Urban Health

Im Hinblick auf Fragen der gesundheitsschützenden Städtehygiene, der Versorgung mit Gesundheitsdienstleistungen und der Planung gesundheitsförderlicher Strukturen (z.B. Erholungsräume) weisen Stadtentwicklung und Gesundheit seit jeher starke Schnittmengen auf. 

Durch die zunehmende Verstädterung hat die Urban Health-Forschung als praxisorientierter Forschungszweig in der jüngeren Vergangenheit und nicht zuletzt auch durch den Setting‐Bezug der Ottawa‐Charta international stark an Bedeutung gewonnen.

Dem Urban Health‐Ansatz liegt die Annahme zugrunde, dass Gesundheit nicht nur durch individuelle Faktoren (wie z.B. Alter, Geschlecht, genetische Faktoren) determiniert wird, sondern ebenso mit weiteren Faktoren (z.B. Lebensstile, Arbeits- und Wohnbedingungen, soziale Netzwerke, Boden, Luft‐ und Wasserqualität sowie Zugang zu Nahrung und Verkehrsinfrastruktur) verknüpft ist.

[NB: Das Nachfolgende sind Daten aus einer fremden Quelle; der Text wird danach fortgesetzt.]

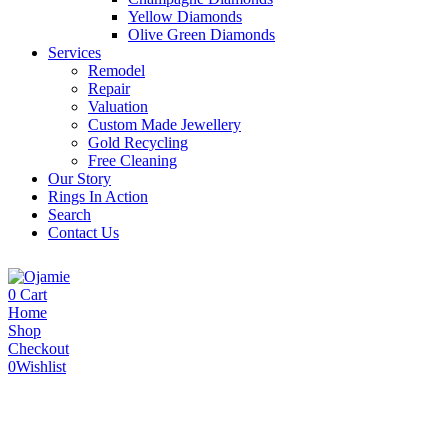
Yellow Diamonds
Olive Green Diamonds
Services
Remodel
Repair
Valuation
Custom Made Jewellery
Gold Recycling
Free Cleaning
Our Story
Rings In Action
Search
Contact Us
0
Cart
Home
Shop
Checkout
0
Wishlist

Somit richtet sich insbesondere im städtischen Raum der Fokus zunehmend auf gesundheitliche Aspekte in allen Politikfeldern („Health in all policies“). Hierbei besteht die Möglichkeit, verhältnisorientiert mit frühzeitigen Interventionen an der Verbesserung von Umweltbedingungen anzusetzen, wohingegen Strategien der Verhaltensprävention individuelle Anreize schaffen, damit Personen und Bevölkerungsgruppen ihr Verhalten gesundheitsförderlich ändern.

Die Urban Health‐Forschung fokussiert vor allem die gesundheitsrelevanten Lebensbedingungen in den Kommunen als Grundlage für den Erhalt der individuellen Gesundheit und setzt hierzu oftmals quartiersbezogen sowie auf der Ebene der Stadtplanung an.